-- Consigne 1 --
Résumez en deux phrases le texte sur l’adoration dans l’Ancien Testament.
-- Consigne 2 --
Traduisez en anglais cette phrase du texte sur l’adoration dans l’Ancien Testament : « En fait, l’acte de se prosterner devant Dieu trouve sa continuité et son accomplissement dans le fait de servir Dieu. »
-- Consigne 3 --
Extrayez du texte sur l’adoration dans l’Ancien Testament le passage qui commence par « Or, dans Dn 3.5 » et se termine par « reconnait l’autorité de Dieu. ».

-- Texte --

Dans l’Ancien Testament, un autre terme signifie « se prosterner » : il s’agit de l’araméen segid/סגד « rendre hommage en se prosternant », qui correspond à l’hébreu sagad/סגד « être prostré dans l’adoration ». Segid apparaît vingt-huit fois dans Daniel (Dn 3,5 ; 6 ; 7 ; 10 ; 11 ; 12 ; 14 ; 15 ; 18 ; 28, etc.) et son équivalent sagad est employé quatre fois dans Ésaïe lorsqu’il fait référence à un homme qui se prosterne devant une idole fabriquée avec du bois qu’il a coupé (Es 44.17-19) ou avec de l’or qu’un orfèvre a transformé en statue (Es 46.6).

Or, dans Dn 3.5 et 6, on lit cette traduction « prosterner et adorer » alors qu’on vient de dire que « prosterner » signifiait « adorer ». On a ici la même distinction qu’en grec entre pitpo et proskunéo/προσκυνέω. Lors de l’épisode de « la tentation », le diable dit à Jésus de tomber et de l’adorer. De même dans Dn 3 et 5, nous lisons néphal vé segid/נפל וסגד. Le verbe néphal/נפל vient de l’araméen à la forme péal (en hébreu l’équivalent est naphal/נפל qui est la forme qal) qui signifie (1) « tomber, être étendu, être couché » ou (2) « se jeter à terre ». Segid/סגד signifie « se prosterner, rendre hommage, adorer, faire un culte ». Ainsi, l’acte d’adoration est ici associé à un acte de prosternation où on reconnait l’autorité de Dieu.

L’adoration comporte deux dimensions interdépendantes : les termes segid/סגד et shaah/שחה sont associés à un acte ponctuel qui marque un moment précis d’adoration où le croyant prend conscience de l’autorité de Dieu. Tandis que les termes sharat/שרת et avad/עבוד sont des actions continues qui expriment un style de vie consacré à Dieu. En fait, l’acte de se prosterner devant Dieu trouve sa continuité et son accomplissement dans le fait de servir Dieu. En d’autres termes, l’adoration a lieu à un moment précis, ce que traduit le geste de se prosterner mais c’est aussi un mode de vie. Notre adoration pour Dieu se manifeste dans la vie quotidienne à travers le fait que nous employons nos vies pour le servir. Or nous servons Dieu en aimant notre prochain.

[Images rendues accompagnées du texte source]
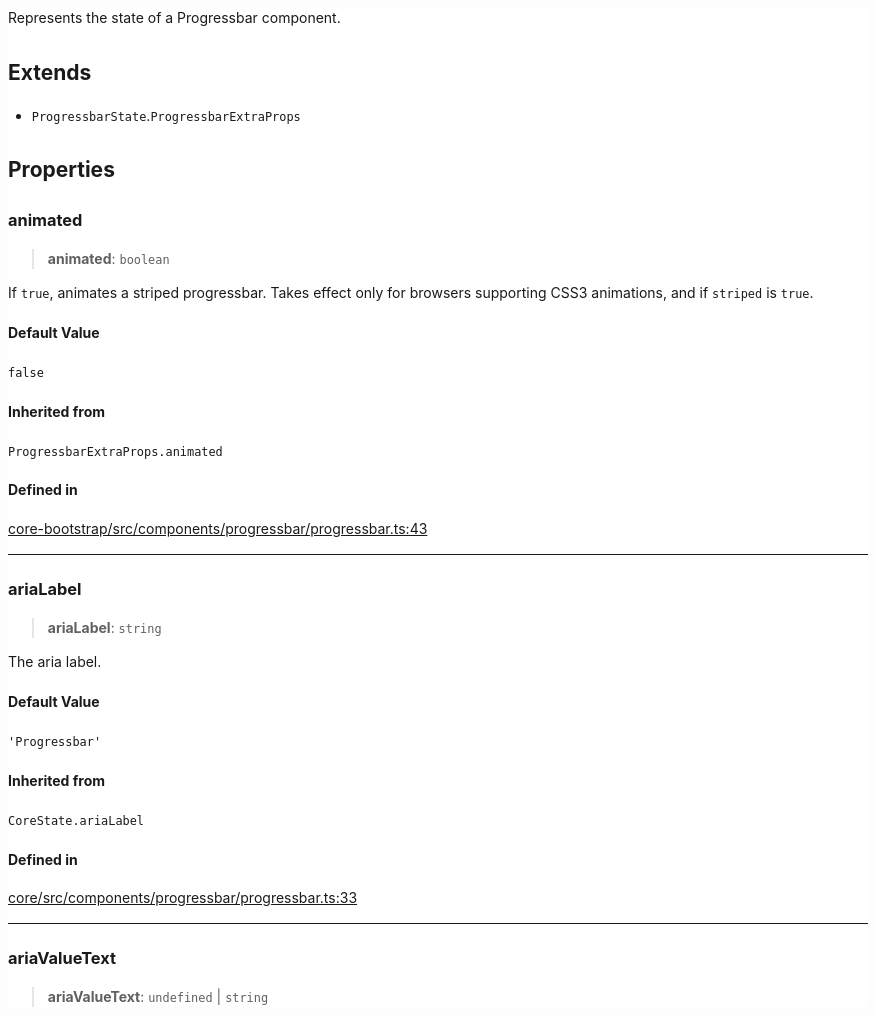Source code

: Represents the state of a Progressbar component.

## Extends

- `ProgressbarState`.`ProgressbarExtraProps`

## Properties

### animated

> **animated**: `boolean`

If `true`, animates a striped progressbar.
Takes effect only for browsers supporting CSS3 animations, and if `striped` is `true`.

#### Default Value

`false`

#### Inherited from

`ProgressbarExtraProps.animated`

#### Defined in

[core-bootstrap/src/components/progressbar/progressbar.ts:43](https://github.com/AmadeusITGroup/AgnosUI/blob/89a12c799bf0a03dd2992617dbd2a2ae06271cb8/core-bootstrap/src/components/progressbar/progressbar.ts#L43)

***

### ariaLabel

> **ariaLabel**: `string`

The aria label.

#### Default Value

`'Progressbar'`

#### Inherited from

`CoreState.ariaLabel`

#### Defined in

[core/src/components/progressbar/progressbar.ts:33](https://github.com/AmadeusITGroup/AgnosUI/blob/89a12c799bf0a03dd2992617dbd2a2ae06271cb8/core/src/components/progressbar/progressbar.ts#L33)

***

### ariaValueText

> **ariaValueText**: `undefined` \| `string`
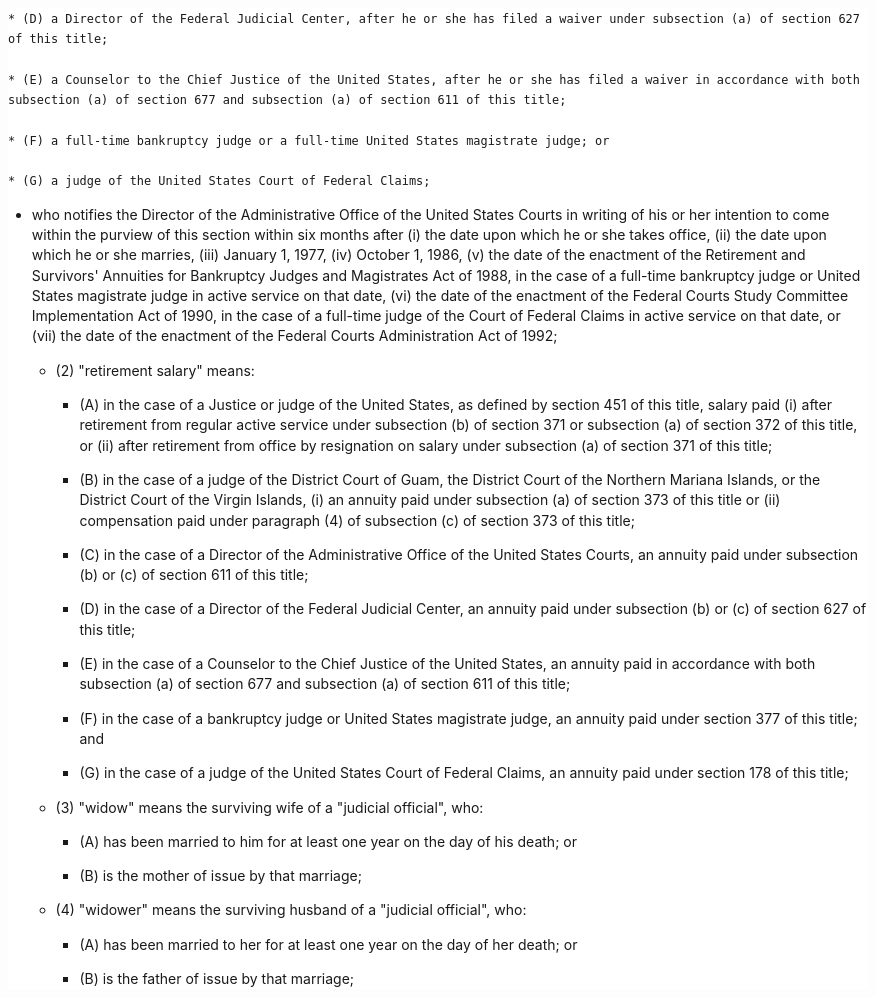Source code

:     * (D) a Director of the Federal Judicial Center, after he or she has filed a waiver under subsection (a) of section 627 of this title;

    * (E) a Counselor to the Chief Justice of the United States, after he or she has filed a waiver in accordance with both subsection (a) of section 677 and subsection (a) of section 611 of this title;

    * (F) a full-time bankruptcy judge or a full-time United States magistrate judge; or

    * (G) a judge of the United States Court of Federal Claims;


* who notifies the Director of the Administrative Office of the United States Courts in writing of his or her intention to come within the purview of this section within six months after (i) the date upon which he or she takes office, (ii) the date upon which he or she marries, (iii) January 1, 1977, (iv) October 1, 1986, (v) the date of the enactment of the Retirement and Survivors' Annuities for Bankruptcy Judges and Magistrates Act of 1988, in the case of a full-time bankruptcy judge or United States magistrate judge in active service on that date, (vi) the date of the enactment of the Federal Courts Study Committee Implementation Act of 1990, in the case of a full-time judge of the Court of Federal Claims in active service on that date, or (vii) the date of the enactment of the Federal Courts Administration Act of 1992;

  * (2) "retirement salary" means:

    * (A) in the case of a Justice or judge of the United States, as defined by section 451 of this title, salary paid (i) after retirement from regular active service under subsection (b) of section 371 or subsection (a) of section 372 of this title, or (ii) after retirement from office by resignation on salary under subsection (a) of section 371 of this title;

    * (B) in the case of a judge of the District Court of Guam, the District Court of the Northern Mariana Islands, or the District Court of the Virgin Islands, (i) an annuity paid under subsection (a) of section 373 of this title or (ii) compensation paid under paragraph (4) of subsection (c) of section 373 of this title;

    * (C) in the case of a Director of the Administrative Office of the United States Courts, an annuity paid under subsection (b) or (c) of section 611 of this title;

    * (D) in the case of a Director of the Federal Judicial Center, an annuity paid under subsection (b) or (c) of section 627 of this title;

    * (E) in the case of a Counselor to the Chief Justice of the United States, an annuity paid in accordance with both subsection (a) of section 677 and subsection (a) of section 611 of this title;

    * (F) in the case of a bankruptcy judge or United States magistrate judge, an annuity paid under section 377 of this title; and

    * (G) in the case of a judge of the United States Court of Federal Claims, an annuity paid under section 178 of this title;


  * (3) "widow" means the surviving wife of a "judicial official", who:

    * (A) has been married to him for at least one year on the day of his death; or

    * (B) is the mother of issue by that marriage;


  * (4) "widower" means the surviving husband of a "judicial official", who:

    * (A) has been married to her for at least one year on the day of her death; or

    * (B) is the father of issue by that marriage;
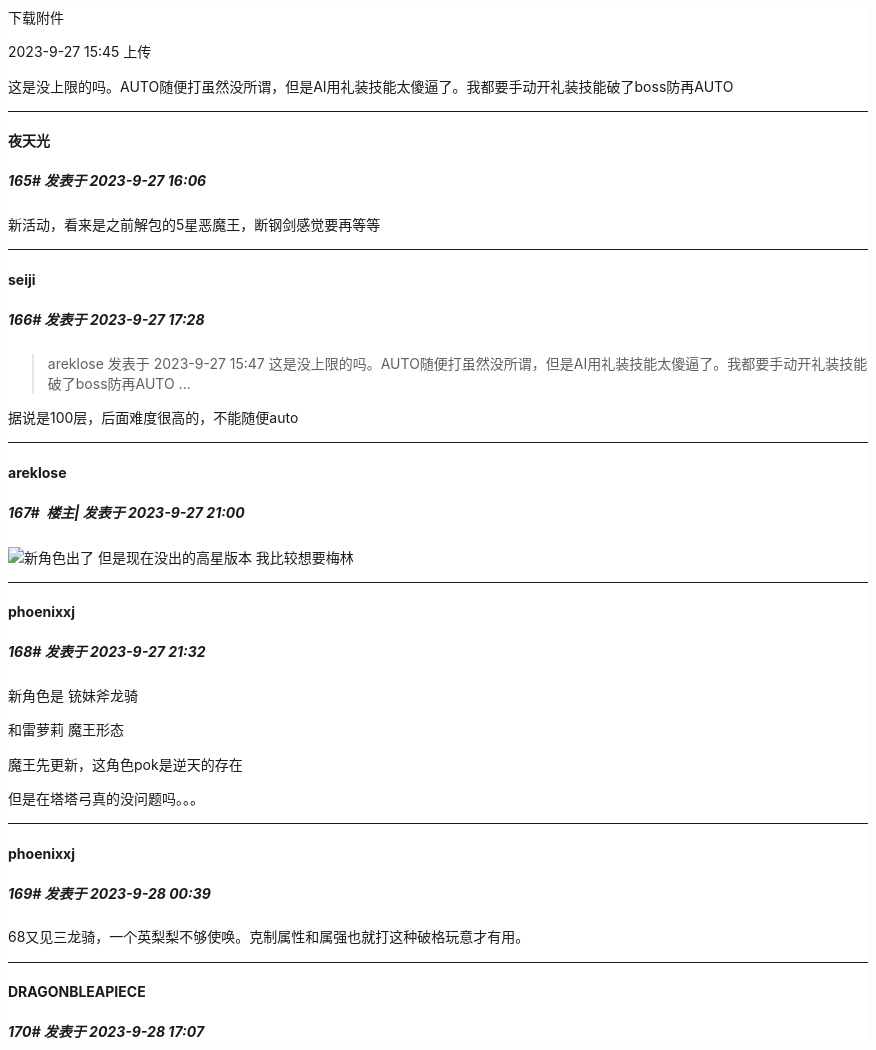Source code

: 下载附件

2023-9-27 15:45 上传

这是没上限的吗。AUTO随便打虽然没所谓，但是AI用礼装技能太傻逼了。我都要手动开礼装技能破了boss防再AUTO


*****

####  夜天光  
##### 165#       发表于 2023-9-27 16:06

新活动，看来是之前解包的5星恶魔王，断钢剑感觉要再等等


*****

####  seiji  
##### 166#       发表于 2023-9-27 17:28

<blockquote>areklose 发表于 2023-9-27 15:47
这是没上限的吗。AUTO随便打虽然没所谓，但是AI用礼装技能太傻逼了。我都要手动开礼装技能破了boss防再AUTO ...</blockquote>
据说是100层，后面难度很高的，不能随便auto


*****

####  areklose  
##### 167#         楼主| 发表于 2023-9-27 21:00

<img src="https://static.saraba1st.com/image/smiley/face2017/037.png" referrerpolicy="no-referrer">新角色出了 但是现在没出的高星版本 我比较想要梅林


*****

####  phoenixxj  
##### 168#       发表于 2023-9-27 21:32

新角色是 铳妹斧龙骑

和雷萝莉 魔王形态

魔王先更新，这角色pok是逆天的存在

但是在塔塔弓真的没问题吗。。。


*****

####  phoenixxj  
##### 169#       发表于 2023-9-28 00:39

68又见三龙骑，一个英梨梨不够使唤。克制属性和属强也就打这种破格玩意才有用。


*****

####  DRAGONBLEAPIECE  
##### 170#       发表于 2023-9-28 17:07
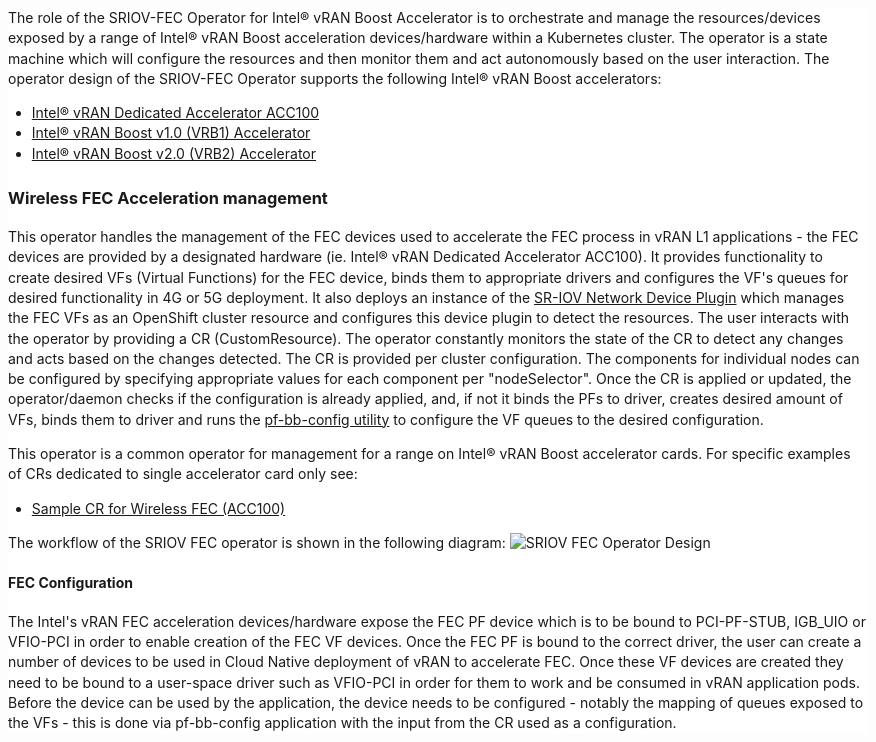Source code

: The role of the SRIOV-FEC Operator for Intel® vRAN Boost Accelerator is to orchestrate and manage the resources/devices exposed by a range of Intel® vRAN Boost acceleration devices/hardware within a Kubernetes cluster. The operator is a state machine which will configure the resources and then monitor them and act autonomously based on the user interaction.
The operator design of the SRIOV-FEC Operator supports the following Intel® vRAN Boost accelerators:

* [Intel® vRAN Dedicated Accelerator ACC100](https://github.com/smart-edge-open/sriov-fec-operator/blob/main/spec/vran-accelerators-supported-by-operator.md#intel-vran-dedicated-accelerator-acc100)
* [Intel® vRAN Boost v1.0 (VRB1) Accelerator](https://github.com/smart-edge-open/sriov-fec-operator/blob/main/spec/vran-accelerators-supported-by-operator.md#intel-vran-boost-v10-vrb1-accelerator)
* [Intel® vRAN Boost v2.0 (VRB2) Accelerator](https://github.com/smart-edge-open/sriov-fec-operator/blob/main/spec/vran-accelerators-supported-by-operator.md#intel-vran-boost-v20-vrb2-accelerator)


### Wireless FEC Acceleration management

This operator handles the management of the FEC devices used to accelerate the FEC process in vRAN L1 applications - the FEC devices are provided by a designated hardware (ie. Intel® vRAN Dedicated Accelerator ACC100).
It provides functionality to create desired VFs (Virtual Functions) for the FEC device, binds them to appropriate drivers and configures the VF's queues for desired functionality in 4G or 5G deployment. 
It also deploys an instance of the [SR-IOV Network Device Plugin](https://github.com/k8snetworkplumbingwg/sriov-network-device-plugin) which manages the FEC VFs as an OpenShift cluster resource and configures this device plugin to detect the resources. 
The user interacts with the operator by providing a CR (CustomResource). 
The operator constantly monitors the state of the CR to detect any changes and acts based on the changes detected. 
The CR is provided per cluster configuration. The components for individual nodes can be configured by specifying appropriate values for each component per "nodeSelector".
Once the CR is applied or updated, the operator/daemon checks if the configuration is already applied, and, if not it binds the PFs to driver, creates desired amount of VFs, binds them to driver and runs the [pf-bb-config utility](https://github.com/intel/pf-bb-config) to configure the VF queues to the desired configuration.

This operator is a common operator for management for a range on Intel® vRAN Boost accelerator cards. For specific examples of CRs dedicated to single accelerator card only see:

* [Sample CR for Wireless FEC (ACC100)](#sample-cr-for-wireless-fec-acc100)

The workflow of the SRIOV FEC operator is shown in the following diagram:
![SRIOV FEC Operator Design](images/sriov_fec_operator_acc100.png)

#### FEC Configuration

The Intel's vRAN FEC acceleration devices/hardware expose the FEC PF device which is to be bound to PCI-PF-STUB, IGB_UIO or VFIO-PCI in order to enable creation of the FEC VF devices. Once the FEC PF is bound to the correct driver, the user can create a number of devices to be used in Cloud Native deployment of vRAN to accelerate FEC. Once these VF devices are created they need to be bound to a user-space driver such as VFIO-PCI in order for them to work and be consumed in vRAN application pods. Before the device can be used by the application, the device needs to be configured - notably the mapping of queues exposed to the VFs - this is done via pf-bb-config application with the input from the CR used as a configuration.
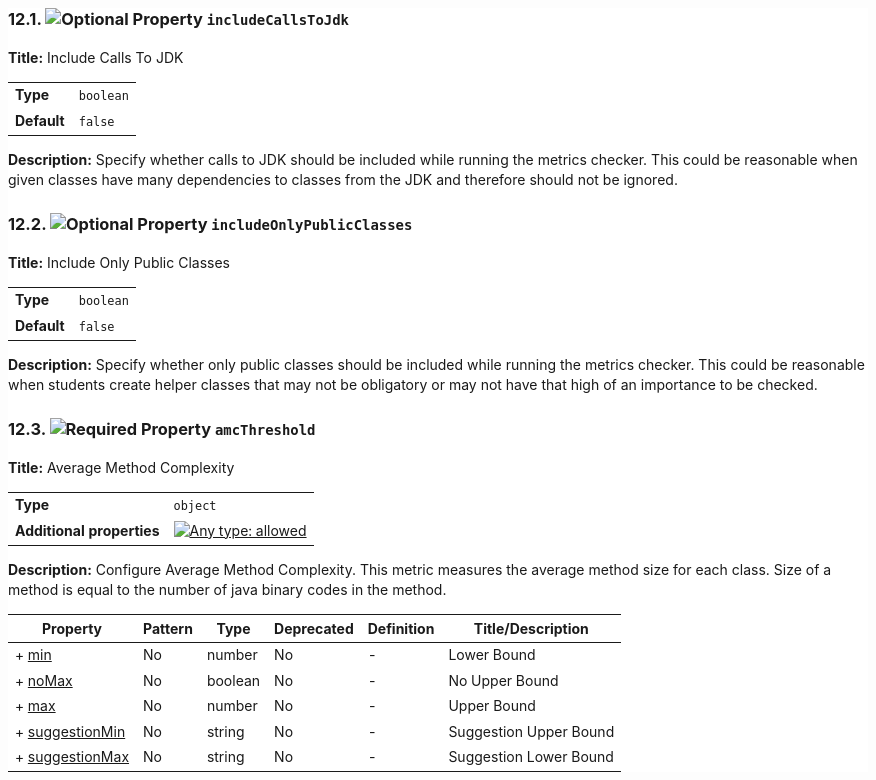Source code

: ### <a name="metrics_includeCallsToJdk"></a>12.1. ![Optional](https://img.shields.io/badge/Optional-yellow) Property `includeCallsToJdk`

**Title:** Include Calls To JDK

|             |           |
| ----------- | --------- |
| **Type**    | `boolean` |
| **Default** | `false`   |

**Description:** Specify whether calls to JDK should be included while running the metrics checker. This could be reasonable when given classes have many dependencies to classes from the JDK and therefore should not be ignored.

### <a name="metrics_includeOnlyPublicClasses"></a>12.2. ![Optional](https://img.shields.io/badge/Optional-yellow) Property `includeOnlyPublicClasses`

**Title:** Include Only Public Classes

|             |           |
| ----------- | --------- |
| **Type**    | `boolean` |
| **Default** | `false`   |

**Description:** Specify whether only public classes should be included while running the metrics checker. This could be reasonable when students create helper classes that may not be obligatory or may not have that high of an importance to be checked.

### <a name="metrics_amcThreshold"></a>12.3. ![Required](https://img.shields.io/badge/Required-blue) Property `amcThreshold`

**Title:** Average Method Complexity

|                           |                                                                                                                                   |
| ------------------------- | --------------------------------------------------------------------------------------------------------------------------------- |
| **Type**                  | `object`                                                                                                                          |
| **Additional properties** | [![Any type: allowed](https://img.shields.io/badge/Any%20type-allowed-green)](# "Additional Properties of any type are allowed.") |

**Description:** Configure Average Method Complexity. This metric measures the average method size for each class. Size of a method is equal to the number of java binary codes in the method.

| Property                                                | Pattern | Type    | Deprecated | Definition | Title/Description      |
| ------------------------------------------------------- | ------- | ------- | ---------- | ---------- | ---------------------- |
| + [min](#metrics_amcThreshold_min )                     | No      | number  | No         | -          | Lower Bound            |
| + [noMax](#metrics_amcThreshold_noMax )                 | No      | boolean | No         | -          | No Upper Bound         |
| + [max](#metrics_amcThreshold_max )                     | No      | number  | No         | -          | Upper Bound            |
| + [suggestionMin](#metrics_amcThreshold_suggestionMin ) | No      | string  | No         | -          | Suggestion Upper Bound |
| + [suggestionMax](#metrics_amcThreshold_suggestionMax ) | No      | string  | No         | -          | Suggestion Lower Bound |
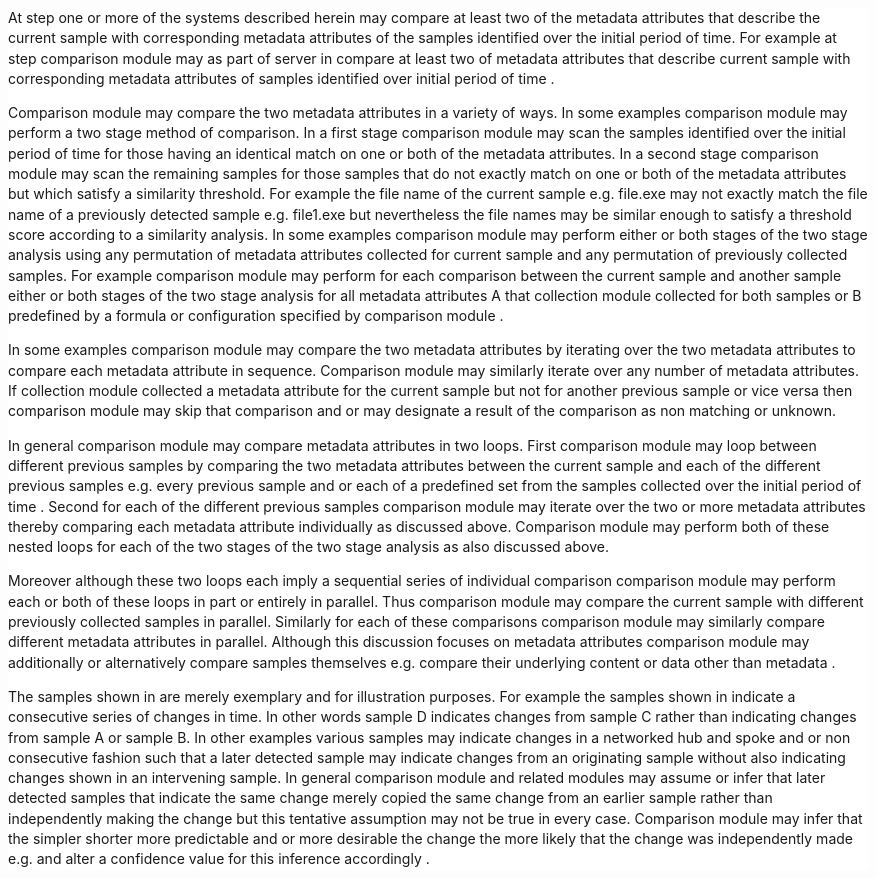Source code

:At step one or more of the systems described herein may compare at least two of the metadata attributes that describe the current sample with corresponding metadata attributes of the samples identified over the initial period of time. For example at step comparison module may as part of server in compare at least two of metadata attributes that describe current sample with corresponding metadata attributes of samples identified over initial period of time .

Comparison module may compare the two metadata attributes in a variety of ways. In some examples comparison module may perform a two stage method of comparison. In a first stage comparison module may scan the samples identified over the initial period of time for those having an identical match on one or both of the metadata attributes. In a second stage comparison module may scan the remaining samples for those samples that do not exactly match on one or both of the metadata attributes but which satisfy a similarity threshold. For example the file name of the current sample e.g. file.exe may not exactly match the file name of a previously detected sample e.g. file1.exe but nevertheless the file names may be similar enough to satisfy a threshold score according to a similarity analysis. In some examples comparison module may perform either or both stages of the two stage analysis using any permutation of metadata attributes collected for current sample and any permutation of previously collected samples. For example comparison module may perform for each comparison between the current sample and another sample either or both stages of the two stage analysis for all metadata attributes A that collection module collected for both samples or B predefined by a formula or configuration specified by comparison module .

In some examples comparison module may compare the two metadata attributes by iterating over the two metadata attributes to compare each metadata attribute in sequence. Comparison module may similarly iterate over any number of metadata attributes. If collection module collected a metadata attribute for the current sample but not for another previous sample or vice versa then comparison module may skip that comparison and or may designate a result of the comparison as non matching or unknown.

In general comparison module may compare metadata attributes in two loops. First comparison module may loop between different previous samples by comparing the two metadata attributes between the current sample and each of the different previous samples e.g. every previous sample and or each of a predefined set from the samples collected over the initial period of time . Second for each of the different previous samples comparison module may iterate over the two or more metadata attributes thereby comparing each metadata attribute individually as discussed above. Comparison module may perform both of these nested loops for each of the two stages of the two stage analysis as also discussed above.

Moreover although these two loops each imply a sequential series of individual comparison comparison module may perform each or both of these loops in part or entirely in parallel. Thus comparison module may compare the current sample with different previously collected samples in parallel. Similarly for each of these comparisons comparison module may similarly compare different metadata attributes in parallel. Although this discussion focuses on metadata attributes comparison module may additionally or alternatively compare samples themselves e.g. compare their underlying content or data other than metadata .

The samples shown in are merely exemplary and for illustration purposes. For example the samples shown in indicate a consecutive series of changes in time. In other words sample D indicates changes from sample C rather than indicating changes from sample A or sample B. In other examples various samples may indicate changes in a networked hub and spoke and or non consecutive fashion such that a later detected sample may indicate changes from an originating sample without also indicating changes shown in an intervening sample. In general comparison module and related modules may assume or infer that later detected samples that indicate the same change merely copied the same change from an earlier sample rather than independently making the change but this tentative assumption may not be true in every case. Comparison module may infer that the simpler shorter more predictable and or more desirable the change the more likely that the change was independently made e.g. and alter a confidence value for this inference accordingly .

-- Réponse attendue 1 --
Le texte étudie le terme araméen segid et son équivalent hébreu sagad, qui désignent la prosternation dans l’adoration, et montre que dans Daniel l’adoration est associée à un acte de prosternation par lequel on reconnaît l’autorité de Dieu. Il distingue ainsi un acte ponctuel d’adoration, exprimé par segid et shaah, d’un style de vie consacré à Dieu, exprimé par sharat et avad, qui se manifeste dans le service de Dieu à travers l’amour du prochain.

-- Réponse attendue 2 --
In fact, the act of bowing down before God finds its continuation and fulfillment in serving God.

-- Réponse attendue 3 --
Or, dans Dn 3.5 et 6, on lit cette traduction « prosterner et adorer » alors qu’on vient de dire que « prosterner » signifiait « adorer ». On a ici la même distinction qu’en grec entre pitpo et proskunéo/προσκυνέω. Lors de l’épisode de « la tentation », le diable dit à Jésus de tomber et de l’adorer. De même dans Dn 3 et 5, nous lisons néphal vé segid/נפל וסגד. Le verbe néphal/נפל vient de l’araméen à la forme péal (en hébreu l’équivalent est naphal/נפל qui est la forme qal) qui signifie (1) « tomber, être étendu, être couché » ou (2) « se jeter à terre ». Segid/סגד signifie « se prosterner, rendre hommage, adorer, faire un culte ». Ainsi, l’acte d’adoration est ici associé à un acte de prosternation où on reconnait l’autorité de Dieu.